Int J Cardiovasc Imaging 2004 Jun;20(3):203-11
Second Department of Internal Medicine, Kagawa University, Japan.
Objective: The objective of the present study was to compare the digital and video data of myocardial contrast echocardiography (MCE) to assess altered myocardial blood flow produced by graded coronary stenoses.
Methods: Three grades of left anterior descending (LAD) coronary artery stenosis and occlusion were created in eight open-chest canine models. MCE was performed with BR1 infusion by harmonic power Doppler with ECG gated intermittent triggered imaging at pulsing intervals ranging from 1:1 to 1:10. For images that were recorded simultaneously on both a videotape (video data) and an optical disk (digital data), myocardial signal intensity in the LAD region was plotted vs. pulsing intervals and was fitted to an exponential function: y = A(1 - e(-bt)), where A is the peak plateau signal intensity, and b is the rate of signal intensity rise for quantification of myocardial blood flow.
Results: Both values for A and b progressively decreased with a greater level of stenosis. The correlation of A with myocardial blood flow (determined by use of fluorescent microspheres) was weak with digital data (r = 0.38, p = 0.037), and was insignificant with video data (r = 0.16, p = 0.38).

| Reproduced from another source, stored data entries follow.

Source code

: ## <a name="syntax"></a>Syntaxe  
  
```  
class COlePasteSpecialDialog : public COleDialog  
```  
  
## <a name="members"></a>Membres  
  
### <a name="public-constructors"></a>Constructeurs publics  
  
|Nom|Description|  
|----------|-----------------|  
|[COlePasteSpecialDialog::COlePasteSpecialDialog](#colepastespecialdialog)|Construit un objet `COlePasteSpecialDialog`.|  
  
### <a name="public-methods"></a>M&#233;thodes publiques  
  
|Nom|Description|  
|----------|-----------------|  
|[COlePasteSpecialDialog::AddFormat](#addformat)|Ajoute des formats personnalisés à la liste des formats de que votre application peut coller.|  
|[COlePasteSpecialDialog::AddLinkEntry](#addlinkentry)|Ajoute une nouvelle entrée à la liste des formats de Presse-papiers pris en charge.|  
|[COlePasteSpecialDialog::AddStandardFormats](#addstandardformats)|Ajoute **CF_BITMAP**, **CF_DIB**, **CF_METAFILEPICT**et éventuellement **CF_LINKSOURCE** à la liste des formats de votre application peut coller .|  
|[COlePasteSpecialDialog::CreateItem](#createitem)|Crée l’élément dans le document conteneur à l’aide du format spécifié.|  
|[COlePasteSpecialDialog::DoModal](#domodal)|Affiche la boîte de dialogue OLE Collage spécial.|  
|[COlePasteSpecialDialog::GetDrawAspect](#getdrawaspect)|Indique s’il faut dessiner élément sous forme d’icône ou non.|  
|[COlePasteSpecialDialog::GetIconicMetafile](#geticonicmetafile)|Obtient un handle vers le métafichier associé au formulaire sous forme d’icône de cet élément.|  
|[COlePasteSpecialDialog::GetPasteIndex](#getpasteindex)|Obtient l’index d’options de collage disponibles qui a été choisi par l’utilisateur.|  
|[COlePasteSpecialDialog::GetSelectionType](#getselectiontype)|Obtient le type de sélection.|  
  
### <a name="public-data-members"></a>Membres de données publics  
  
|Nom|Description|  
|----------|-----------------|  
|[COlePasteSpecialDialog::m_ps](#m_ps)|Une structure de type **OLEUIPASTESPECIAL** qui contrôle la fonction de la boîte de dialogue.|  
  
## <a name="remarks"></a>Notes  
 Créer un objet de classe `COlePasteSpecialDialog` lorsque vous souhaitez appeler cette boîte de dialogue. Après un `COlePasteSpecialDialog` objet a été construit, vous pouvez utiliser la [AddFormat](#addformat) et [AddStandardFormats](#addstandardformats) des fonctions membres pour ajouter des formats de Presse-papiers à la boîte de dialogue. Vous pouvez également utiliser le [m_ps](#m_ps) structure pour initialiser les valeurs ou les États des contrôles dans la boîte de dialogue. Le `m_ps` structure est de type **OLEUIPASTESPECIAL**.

The correlation of b with microsphere-derived myocardial blood flow was better than that of A with both video and digital data, and was similar between the two kinds of data (video: r = 0.69, p < 0.0001; digital: r = 0.68, p < 0.0001).
Conclusions: Video and digital MCE data are equivalent in their ability to quantify altered myocardial blood flow produced by graded coronary stenoses.